Collected data
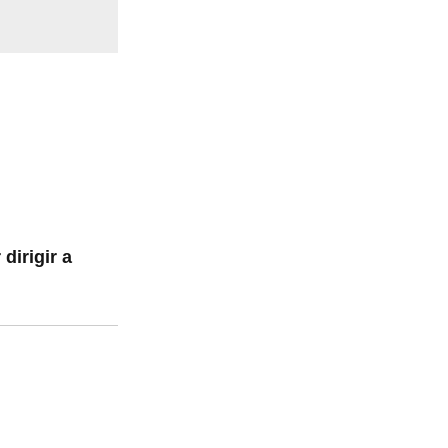
dirigir a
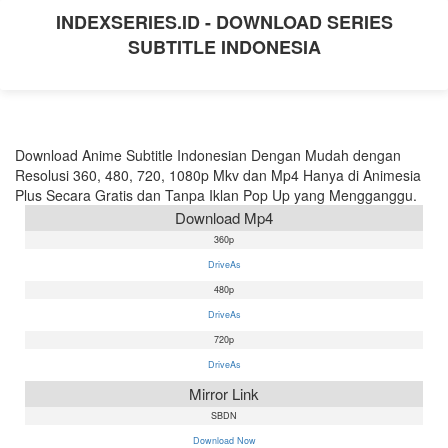
INDEXSERIES.ID - DOWNLOAD SERIES
SUBTITLE INDONESIA
Download Anime Subtitle Indonesian Dengan Mudah dengan
Resolusi 360, 480, 720, 1080p Mkv dan Mp4 Hanya di Animesia
Plus Secara Gratis dan Tanpa Iklan Pop Up yang Mengganggu.
Download Mp4
360p
DriveAs
480p
DriveAs
720p
DriveAs
Mirror Link
SBDN
Download Now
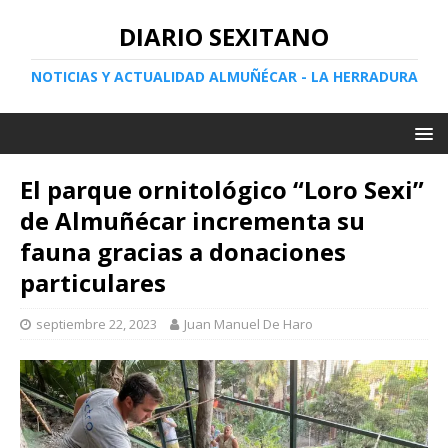
DIARIO SEXITANO
NOTICIAS Y ACTUALIDAD ALMUÑÉCAR - LA HERRADURA
El parque ornitológico “Loro Sexi”
de Almuñécar incrementa su
fauna gracias a donaciones
particulares
septiembre 22, 2023
Juan Manuel De Haro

WORK TO BE COMPLETED –
Among the entries above, find the line with "Download Anime Subtitle" and repeat exactly from there through the line with "El parque ornitológico", leaving out the pictures.

EXERCISE RESPONSE –
Download Anime Subtitle Indonesian Dengan Mudah dengan
Resolusi 360, 480, 720, 1080p Mkv dan Mp4 Hanya di Animesia
Plus Secara Gratis dan Tanpa Iklan Pop Up yang Mengganggu.
Download Mp4
360p
DriveAs
480p
DriveAs
720p
DriveAs
Mirror Link
SBDN
Download Now
DIARIO SEXITANO
NOTICIAS Y ACTUALIDAD ALMUÑÉCAR - LA HERRADURA
El parque ornitológico “Loro Sexi”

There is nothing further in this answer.